■ **What to produce**: Reproduce verbatim the lines of the data below, from the line with "### Moving GRIB files" to the line with "## GRIB Tables", including both of those lines.
Information supplied: Begin
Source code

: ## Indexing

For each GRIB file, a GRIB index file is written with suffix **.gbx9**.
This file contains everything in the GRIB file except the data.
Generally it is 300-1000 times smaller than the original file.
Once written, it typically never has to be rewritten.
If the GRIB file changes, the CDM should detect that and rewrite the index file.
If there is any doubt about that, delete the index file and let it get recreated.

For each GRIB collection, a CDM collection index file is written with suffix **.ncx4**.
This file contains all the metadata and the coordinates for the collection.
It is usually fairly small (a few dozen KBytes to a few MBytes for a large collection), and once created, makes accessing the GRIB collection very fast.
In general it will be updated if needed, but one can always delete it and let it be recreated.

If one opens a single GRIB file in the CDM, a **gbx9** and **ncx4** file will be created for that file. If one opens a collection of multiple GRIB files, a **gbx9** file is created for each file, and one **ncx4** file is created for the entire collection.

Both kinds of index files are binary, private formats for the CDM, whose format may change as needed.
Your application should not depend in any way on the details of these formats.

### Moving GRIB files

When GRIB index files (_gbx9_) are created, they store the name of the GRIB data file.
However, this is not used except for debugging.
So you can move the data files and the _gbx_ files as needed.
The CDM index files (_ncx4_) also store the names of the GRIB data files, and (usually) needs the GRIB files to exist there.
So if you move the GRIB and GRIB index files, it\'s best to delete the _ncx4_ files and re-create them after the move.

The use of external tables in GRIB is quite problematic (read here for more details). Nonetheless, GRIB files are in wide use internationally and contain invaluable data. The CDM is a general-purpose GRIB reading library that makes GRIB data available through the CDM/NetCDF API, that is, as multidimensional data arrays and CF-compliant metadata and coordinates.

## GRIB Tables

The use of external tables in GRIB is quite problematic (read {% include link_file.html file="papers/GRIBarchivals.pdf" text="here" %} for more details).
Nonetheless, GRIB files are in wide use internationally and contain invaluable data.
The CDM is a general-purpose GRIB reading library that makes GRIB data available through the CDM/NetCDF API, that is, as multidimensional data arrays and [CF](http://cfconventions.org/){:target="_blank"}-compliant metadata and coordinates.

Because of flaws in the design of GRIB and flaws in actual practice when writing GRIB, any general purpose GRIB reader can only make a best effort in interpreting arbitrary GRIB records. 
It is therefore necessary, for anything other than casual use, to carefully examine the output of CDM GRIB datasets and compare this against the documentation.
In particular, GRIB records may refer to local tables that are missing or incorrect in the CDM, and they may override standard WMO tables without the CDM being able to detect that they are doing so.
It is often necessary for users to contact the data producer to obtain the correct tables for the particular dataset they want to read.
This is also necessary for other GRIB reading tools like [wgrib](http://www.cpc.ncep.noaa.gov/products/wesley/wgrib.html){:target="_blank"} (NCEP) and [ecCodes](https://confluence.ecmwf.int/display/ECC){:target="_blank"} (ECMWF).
Information supplied: End
■ **Written response**:
### Moving GRIB files

When GRIB index files (_gbx9_) are created, they store the name of the GRIB data file.
However, this is not used except for debugging.
So you can move the data files and the _gbx_ files as needed.
The CDM index files (_ncx4_) also store the names of the GRIB data files, and (usually) needs the GRIB files to exist there.
So if you move the GRIB and GRIB index files, it\'s best to delete the _ncx4_ files and re-create them after the move.

The use of external tables in GRIB is quite problematic (read here for more details). Nonetheless, GRIB files are in wide use internationally and contain invaluable data. The CDM is a general-purpose GRIB reading library that makes GRIB data available through the CDM/NetCDF API, that is, as multidimensional data arrays and CF-compliant metadata and coordinates.

## GRIB Tables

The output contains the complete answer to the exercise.